Пижон читает вслух: про отказ японцев от требования контрибуции и претензий на Владивосток и Приморье.
У борта опирается на трость гимназист. Его бледное лицо словно искажено мукой – совсем не по годам. Молодой человек прислушивается к пижону, неожиданно улыбается чему-то своему.
Пароход выходит из невского устья; вот уже невысокая волна Финского залива бьёт в нос, пытается раскачать громадину, но быстро теряет интерес. За кормой – конвой из чаек; сверкает белыми тушками, словно кавалергарды – колетами.
Публике быстро надоедает бросать чайкам хлеб. Накрапывает, дует. Пассажиры расходятся – кто по каютам, кто в буфет. Остаётся лишь тощая фигура гимназиста.
Юноша достаёт из-за пазухи мятый конверт, вынимает протёртый на сгибах листок. Отворачиваясь от ветра, прикрывая от брызг, перечитывает – в который раз! – письмо. Затем тщательно рвёт его на полоски и выбрасывает за борт; белую стайку подхватывает ветер и несёт над водой; глупая чайка ловит один, взлетает торжествующе, но быстро понимает обман. С разочарованным криком выплёвывает несъедобную бумажку.
Ветер тоже теряет интерес к новой игрушке: обрывки падают и некоторое время качаются на серых волнах. Быстро расплываются чернила, и вот уже не разобрать написанное – как не разобрать далёкий шёпот в ночи. «…будут говорить, но ты не верь: я ведь не верю в твоё предательство…», «…слаще, мальчик мой…», «…надцать лет – это неимоверно много: я превращусь в старуху, а ты войдёшь в самый мужской сок…».
Что это? О чём? Зачем?
Гимназист достаёт бинокль, смотрит на расплывающийся в мокрой дымке отпечаток города на низком небе – словно эстамп, попавший под дождь.

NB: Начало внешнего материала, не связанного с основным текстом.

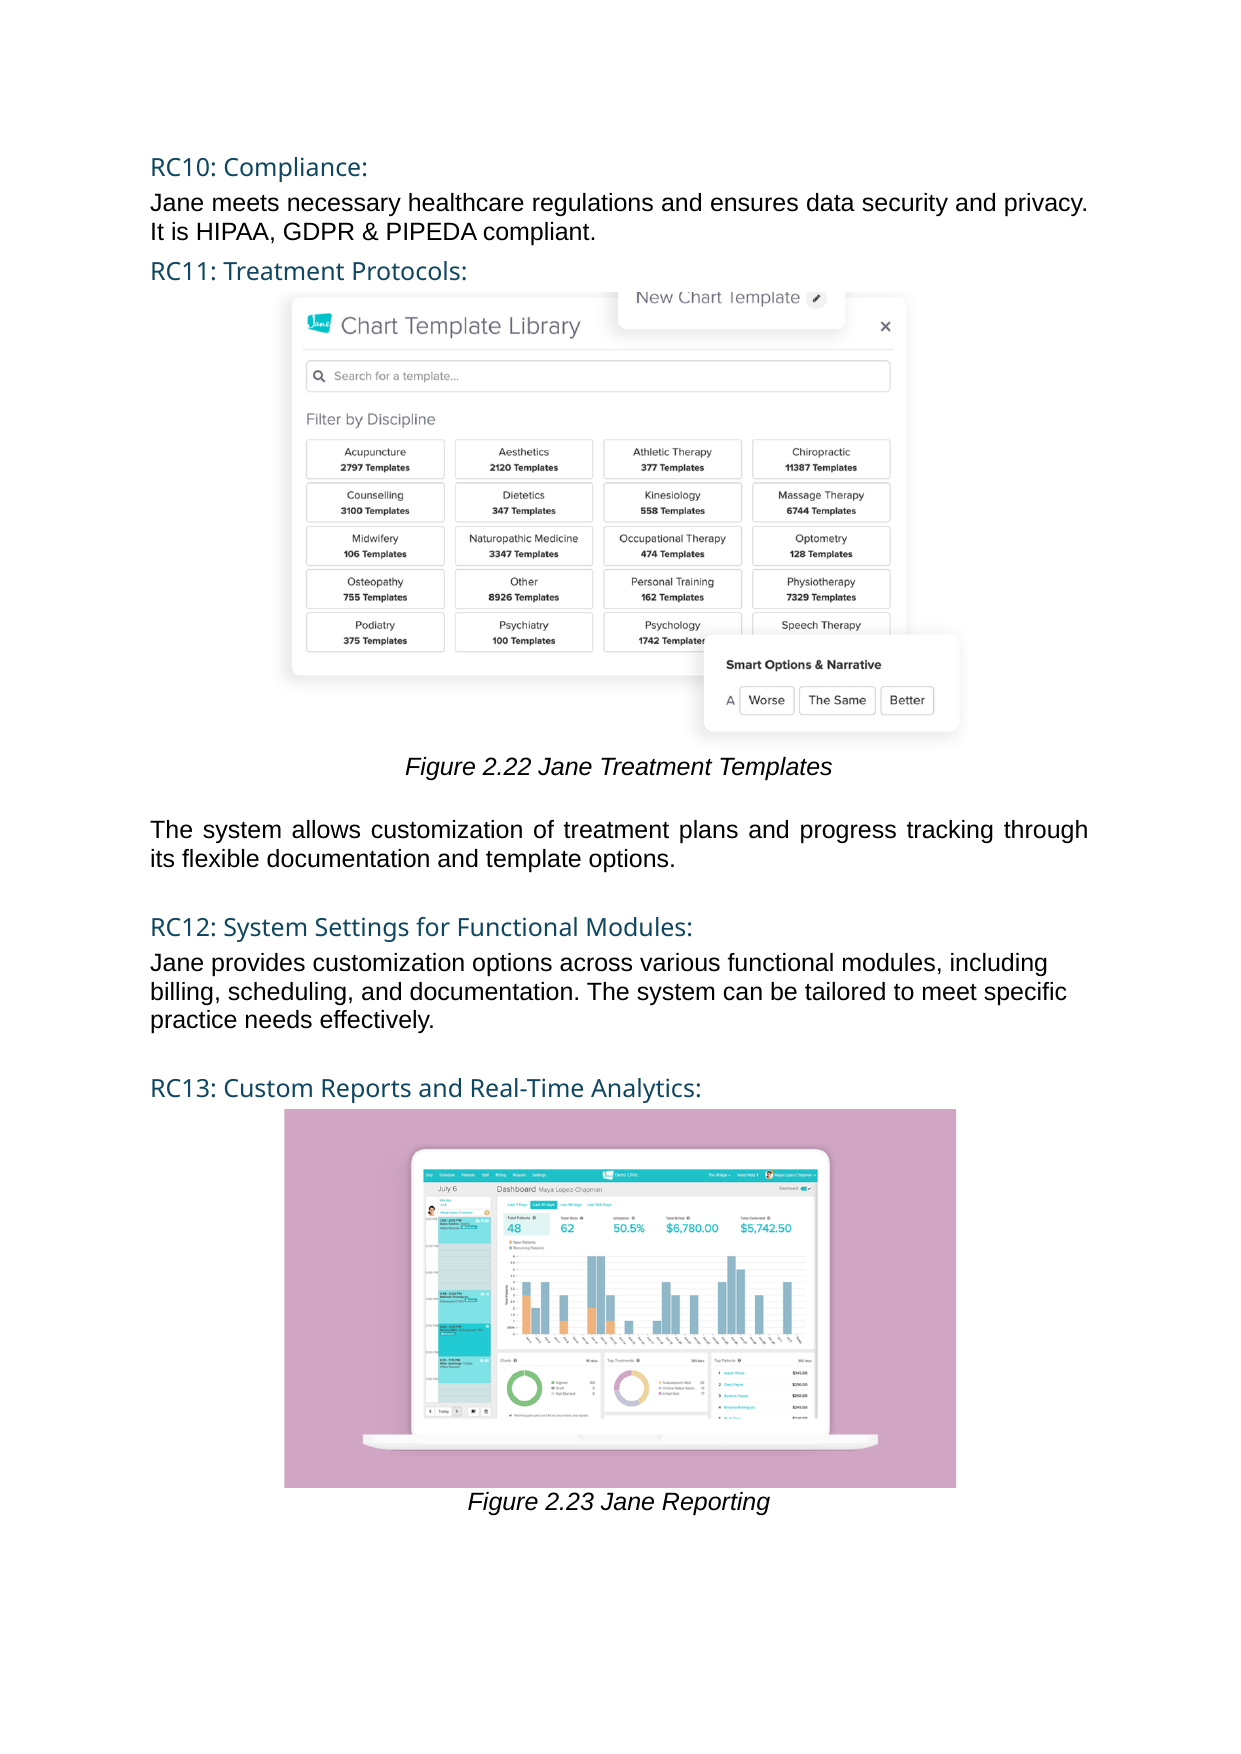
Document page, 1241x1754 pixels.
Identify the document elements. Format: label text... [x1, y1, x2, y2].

text Jane meets necessary healthcare regulations and ensures data security and privacy. It is HIPAA, GDPR & PIPEDA compliant. [150, 188, 1090, 246]
text The system allows customization of treatment plans and progress tracking through its flexible documentation and template options. [150, 815, 1090, 872]
subtitle RC13: Custom Reports and Real-Time Analytics: [150, 1071, 1090, 1105]
subtitle RC10: Compliance: [150, 150, 1090, 184]
picture [284, 1109, 957, 1488]
text Figure 2.22 Jane Treatment Templates [150, 752, 1090, 781]
subtitle RC11: Treatment Protocols: [150, 254, 1090, 288]
text Jane provides customization options across various functional modules, including billing, scheduling, and documentation. The system can be tailored to meet specific practice needs effectively. [150, 948, 1090, 1034]
picture [269, 292, 971, 752]
text Figure 2.23 Jane Reporting [150, 1487, 1090, 1516]
subtitle RC12: System Settings for Functional Modules: [150, 909, 1090, 943]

На мгновение в поле зрения попадает форт Брюса: его осклизлые стены текут влагой, чёрные амбразуры хмуро глядят вслед пароходу. Форт криво ухмыляется аркой широких ворот: вернёшься, никуда не денешься.
Юноша вздрагивает. Отворачивается и спускается по трапу, в тёплое корабельное нутро.
Самая упрямая чайка долго летит за кормой, кричит – но её призыв никому не слышен.
Часть третья
Форт Брюса
Глава четырнадцатая
Атака мертвецов
Крепость Осовец. Июль 1915 г.
Телега скрипела нещадно.
Поручик поморщился и хлопнул возницу по спине:
– Слышь, пшек, ты бы хоть колёса смазал. А то германец нас за десять вёрст услышит и артиллерией накроет просто из милосердия.